▶ **What you will do**
A. List the three things the PowerPivot post says the author tried to hold in one Excel spreadsheet.
B. Reproduce the passage of the PowerPivot post starting at "PowerPivot and the" and ending at "that’s my motto!".

▶ **Reading passage**
▬▬▬▬▬▬

Year: 2014

PowerPivot and the age of BI

So, I have this fatal weakness for data warehousing. OLAP is way cool! That being said, I HATE spending time in reporting tools. Excel is great… like 15 years ago. I want to drop tables out there in the DW, and hand it off for others to do the less-glamorous (and never-ending) work of report-writing and analysis. Every developer has to constantly fight against being pigeonholed as a “report developer” – to the point where in the past I’ve avoided putting SSRS on my resume. It’s just to easy to get sucked into that world – there’s always a need for report analysts, and it’s just not as creative as the application/database design work we love. Get in and get out, that’s my motto!

So, PowerPivot is super cool. This is a free add-in to Microsoft Excel, and it couldn’t be easier. Once data is delivered I can unleash my users on our unsuspecting data – it’s truly self-service – and work on bringing more data into my warehouse for them as requests spiral, giving me more power and money! Bwah-hahahaha!

I started with a handy dandy star schema – with a central fact table and a couple tables off of this. Here’s a nice script for creating a date dimension:dim date

From this, I generate a table every day that’s optimized for Excel to pull from. By this I mean, it’s one table, very heavily indexed. (I played around with having one Excel spreadsheet hold Purchase Orders, Work Orders, and this central table – and was treated to a ton of ‘exceeded connection’ errors and bad performance. Bad Dave for being greedy! So, this ended up being three spreadsheets.)

▬▬▬▬▬▬

▶ **Given data**
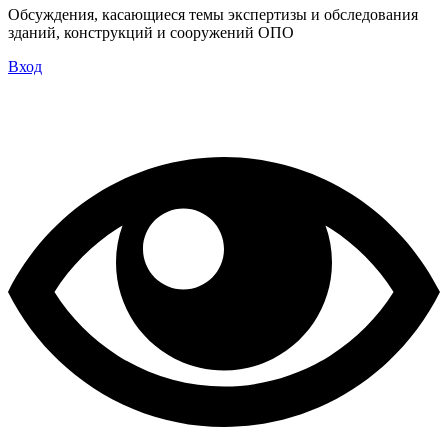
Обсуждения, касающиеся темы экспертизы и обследования
зданий, конструкций и сооружений ОПО
Вход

▬▬▬▬▬▬

▶ **Answers for this exercise**
A. Purchase Orders, Work Orders, and the central table

B.
PowerPivot and the age of BI

So, I have this fatal weakness for data warehousing. OLAP is way cool! That being said, I HATE spending time in reporting tools. Excel is great… like 15 years ago. I want to drop tables out there in the DW, and hand it off for others to do the less-glamorous (and never-ending) work of report-writing and analysis. Every developer has to constantly fight against being pigeonholed as a “report developer” – to the point where in the past I’ve avoided putting SSRS on my resume. It’s just to easy to get sucked into that world – there’s always a need for report analysts, and it’s just not as creative as the application/database design work we love. Get in and get out, that’s my motto!